Please write out the final portion of the records below exactly: the line containing "Summary of Changes", every line after it, and nothing else.
━━━ Record extracts ━━━
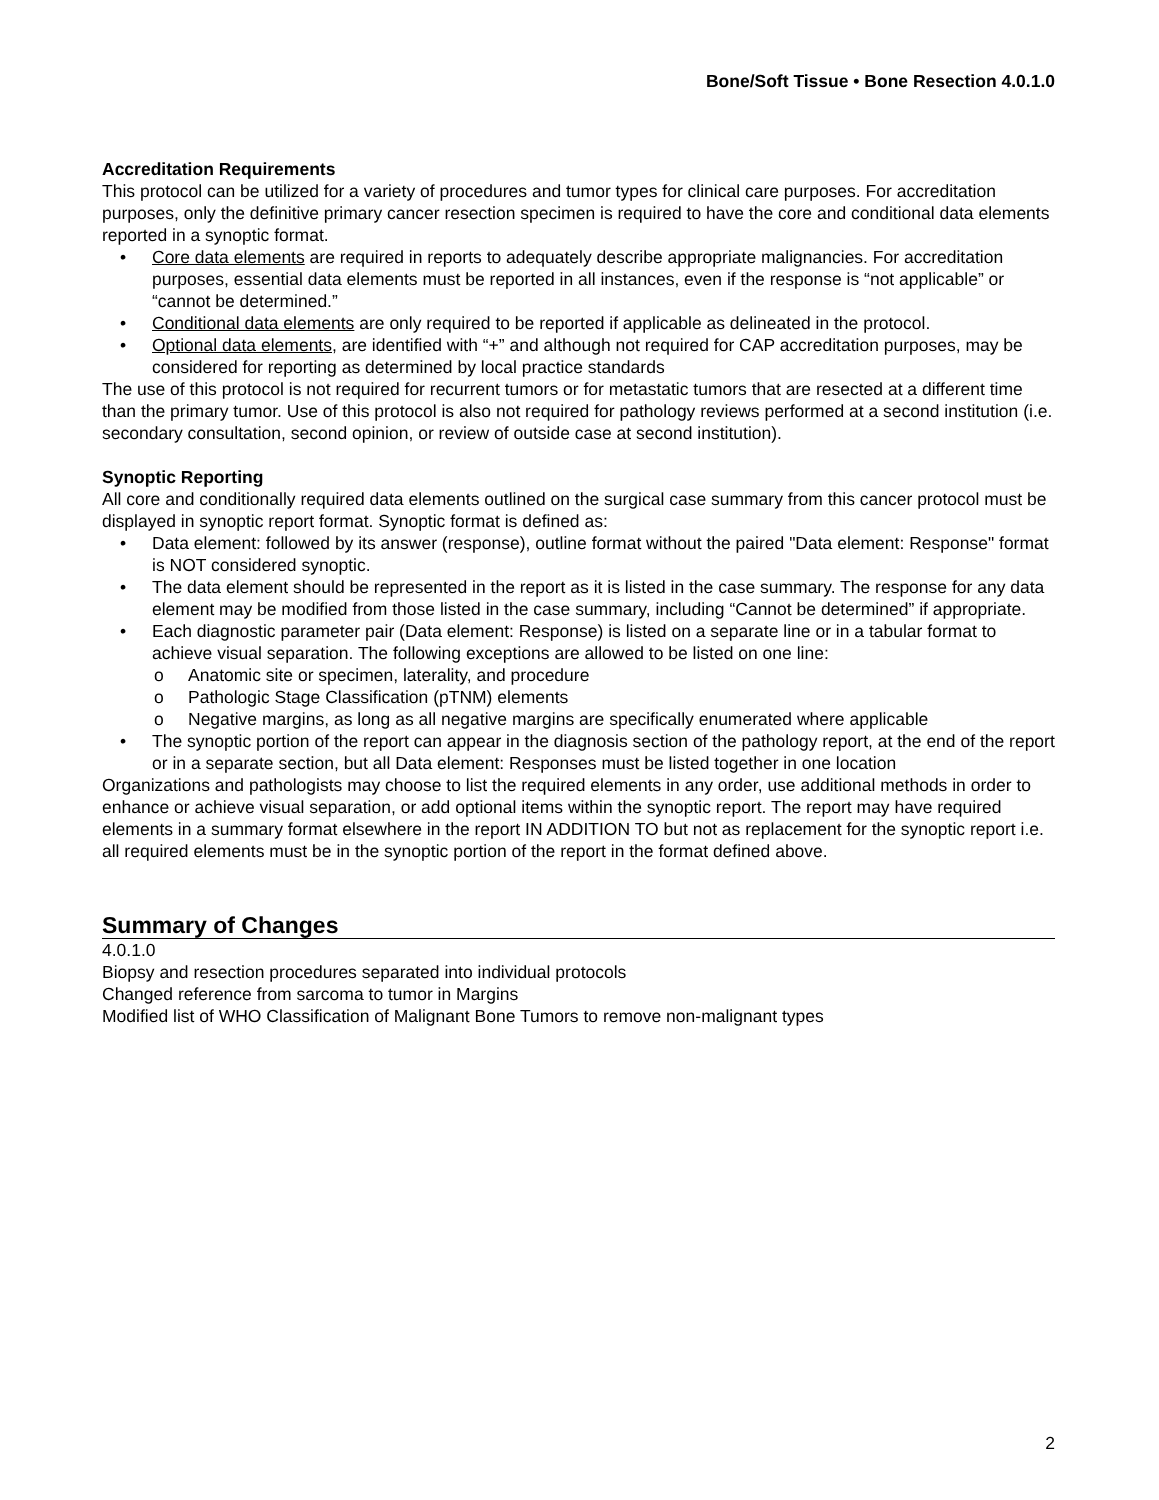Bone/Soft Tissue • Bone Resection 4.0.1.0
Accreditation Requirements
This protocol can be utilized for a variety of procedures and tumor types for clinical care purposes. For accreditation purposes, only the definitive primary cancer resection specimen is required to have the core and conditional data elements reported in a synoptic format.
• Core data elements are required in reports to adequately describe appropriate malignancies. For accreditation purposes, essential data elements must be reported in all instances, even if the response is “not applicable” or “cannot be determined.”
• Conditional data elements are only required to be reported if applicable as delineated in the protocol.
• Optional data elements, are identified with “+” and although not required for CAP accreditation purposes, may be considered for reporting as determined by local practice standards
The use of this protocol is not required for recurrent tumors or for metastatic tumors that are resected at a different time than the primary tumor. Use of this protocol is also not required for pathology reviews performed at a second institution (i.e. secondary consultation, second opinion, or review of outside case at second institution).
Synoptic Reporting
All core and conditionally required data elements outlined on the surgical case summary from this cancer protocol must be displayed in synoptic report format. Synoptic format is defined as:
• Data element: followed by its answer (response), outline format without the paired "Data element: Response" format is NOT considered synoptic.
• The data element should be represented in the report as it is listed in the case summary. The response for any data element may be modified from those listed in the case summary, including “Cannot be determined” if appropriate.
• Each diagnostic parameter pair (Data element: Response) is listed on a separate line or in a tabular format to achieve visual separation. The following exceptions are allowed to be listed on one line:
o Anatomic site or specimen, laterality, and procedure
o Pathologic Stage Classification (pTNM) elements
o Negative margins, as long as all negative margins are specifically enumerated where applicable
• The synoptic portion of the report can appear in the diagnosis section of the pathology report, at the end of the report or in a separate section, but all Data element: Responses must be listed together in one location
Organizations and pathologists may choose to list the required elements in any order, use additional methods in order to enhance or achieve visual separation, or add optional items within the synoptic report. The report may have required elements in a summary format elsewhere in the report IN ADDITION TO but not as replacement for the synoptic report i.e. all required elements must be in the synoptic portion of the report in the format defined above.
Summary of Changes
4.0.1.0
Biopsy and resection procedures separated into individual protocols
Changed reference from sarcoma to tumor in Margins
Modified list of WHO Classification of Malignant Bone Tumors to remove non-malignant types
2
━━━
Answer
Summary of Changes
4.0.1.0
Biopsy and resection procedures separated into individual protocols
Changed reference from sarcoma to tumor in Margins
Modified list of WHO Classification of Malignant Bone Tumors to remove non-malignant types
2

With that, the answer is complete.